March 12, 2019
Facebook AI Research, the Lorraine Research Laboratory in Computer Science and its Applications (LORIA), and University College London recently conducted a study to determine if AI can navigate a fantasy text-based game, dubbed “LIGHT.” To examine the AI agents’ comprehension of the virtual world, the study investigated the so-called grounding dialogue, comprised of mutual knowledge, beliefs and assumptions allowing communication between two people. The large-scale, crowdsourced “LIGHT” environment allows AI and humans to interact.
VentureBeat reports that the study, published by the preprint server arXiv.org, describes how “[t]he current state of the art uses only the statistical regularities of language data, without explicit understanding of the world that the language describes.”
“[O]ur framework allows learning from both actions and dialogue, [and our] hope is that ‘LIGHT’ can be fun for humans to interact with, enabling future engagement with our models,” the paper added. Human annotators created “all utterances,” meaning it would be natural language, with “ambiguity and coreference, making it a challenging platform for grounded learning of language and actions.”
After human annotators created backstories, location names, character categories and a list of characters and sets of their belongings, “the researchers then separately crowdsourced objects and accompanying descriptions, as well as a range of actions.” “LIGHT” currently has natural language descriptions of “663 locations based on a set of regions and biomes (like “countryside,” “forest,” and “graveyard”) all told, along with 3,462 objects and 1,755 characters,” as well as a dataset of “character-driven” interactions.
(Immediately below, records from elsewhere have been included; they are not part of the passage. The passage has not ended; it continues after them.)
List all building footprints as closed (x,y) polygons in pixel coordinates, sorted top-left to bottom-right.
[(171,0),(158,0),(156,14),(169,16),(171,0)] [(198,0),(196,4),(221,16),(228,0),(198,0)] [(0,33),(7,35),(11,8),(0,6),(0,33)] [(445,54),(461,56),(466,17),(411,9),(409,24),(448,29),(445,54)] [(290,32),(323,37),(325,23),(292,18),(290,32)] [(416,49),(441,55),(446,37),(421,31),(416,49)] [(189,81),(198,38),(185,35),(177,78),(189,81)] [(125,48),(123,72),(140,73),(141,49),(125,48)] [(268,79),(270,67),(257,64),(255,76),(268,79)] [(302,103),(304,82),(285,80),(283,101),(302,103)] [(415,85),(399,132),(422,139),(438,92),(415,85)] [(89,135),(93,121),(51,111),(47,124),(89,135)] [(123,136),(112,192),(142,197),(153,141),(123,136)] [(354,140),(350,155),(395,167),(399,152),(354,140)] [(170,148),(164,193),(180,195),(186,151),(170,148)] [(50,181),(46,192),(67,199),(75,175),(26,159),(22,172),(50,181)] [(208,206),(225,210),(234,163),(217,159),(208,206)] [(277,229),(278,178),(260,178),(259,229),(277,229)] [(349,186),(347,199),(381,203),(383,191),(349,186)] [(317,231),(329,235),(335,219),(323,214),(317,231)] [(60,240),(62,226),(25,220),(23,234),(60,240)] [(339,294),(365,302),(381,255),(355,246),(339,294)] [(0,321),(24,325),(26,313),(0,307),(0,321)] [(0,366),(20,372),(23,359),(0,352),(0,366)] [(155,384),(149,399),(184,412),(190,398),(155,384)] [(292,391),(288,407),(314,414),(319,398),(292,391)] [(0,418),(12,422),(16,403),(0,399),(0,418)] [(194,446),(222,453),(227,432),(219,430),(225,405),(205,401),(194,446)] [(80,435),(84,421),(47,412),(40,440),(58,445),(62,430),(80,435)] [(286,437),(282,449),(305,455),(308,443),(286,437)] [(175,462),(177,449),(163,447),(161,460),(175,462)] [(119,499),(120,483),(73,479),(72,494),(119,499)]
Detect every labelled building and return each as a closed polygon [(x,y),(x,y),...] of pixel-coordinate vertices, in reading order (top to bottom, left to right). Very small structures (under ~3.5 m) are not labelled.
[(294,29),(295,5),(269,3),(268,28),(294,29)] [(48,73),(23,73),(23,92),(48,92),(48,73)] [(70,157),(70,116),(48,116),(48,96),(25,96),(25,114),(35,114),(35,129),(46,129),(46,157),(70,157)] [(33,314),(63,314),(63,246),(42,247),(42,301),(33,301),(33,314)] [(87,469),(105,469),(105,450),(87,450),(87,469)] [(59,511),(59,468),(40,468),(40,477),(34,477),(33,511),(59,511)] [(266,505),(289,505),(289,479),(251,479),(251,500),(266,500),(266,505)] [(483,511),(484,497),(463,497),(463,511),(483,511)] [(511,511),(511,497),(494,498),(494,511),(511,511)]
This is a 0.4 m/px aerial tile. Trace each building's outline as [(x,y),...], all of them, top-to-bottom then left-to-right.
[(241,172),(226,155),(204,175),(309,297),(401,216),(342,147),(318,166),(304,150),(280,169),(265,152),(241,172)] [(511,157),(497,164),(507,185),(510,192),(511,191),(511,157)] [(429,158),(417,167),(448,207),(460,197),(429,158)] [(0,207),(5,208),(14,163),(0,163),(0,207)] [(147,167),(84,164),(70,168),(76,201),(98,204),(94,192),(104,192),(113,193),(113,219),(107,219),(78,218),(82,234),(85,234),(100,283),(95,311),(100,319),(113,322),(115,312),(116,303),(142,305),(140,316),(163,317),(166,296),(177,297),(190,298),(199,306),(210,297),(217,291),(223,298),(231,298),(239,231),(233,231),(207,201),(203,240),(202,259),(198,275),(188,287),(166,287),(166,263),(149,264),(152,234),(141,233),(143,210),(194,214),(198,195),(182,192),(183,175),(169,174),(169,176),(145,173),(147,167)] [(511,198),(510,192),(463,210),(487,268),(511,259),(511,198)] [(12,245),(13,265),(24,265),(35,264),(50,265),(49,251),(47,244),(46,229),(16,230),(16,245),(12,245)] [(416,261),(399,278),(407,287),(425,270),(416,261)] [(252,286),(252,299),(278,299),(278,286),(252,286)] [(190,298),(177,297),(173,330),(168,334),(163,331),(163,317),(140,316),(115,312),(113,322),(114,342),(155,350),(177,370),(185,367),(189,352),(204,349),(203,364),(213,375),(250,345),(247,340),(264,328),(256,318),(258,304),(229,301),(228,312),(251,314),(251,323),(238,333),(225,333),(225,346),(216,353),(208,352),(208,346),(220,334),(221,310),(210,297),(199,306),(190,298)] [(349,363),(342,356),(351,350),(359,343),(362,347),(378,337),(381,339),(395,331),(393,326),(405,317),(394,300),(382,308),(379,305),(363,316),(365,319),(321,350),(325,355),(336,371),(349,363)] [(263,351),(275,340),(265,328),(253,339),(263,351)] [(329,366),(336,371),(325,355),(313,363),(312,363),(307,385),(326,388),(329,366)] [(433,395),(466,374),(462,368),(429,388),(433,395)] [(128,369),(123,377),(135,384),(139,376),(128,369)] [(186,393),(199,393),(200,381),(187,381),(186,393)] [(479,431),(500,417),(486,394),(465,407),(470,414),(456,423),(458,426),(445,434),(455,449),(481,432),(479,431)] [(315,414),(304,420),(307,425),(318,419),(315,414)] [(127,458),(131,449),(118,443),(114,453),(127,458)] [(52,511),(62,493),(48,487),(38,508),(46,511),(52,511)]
Researchers recorded 10,777 episodes of two human-controlled characters in a random location who took turns performing one action and saying one thing.
The researchers then created an AI model, using Facebook’s PyTorch machine learning framework in ParlAI, to “produce separate representations for each sentence from the grounding information.” Using Google’s Bidirectional Encoder Representations from Transformers (BERT) natural language processing technique, they next built a fast bi-ranker model and a slower cross-ranker model.
Another set of AI models was used to “encode context features (such as dialogue, persona, and setting) and generate actions.” The results showed that the AI players “had a knack for leaning on past dialogue and for adjusting their predictions in light of the game world’s changing state, and dialogue grounding on local environments’ details.” But “none of the models bested humans in terms of performance,” although adding more grounding information did improve the models’ performance.
The study also showed that “AI demonstrated the ability to produce outputs appropriate for a given setting even when the dialogue and characters didn’t change, suggesting that they’d gained the ability to contextualize.”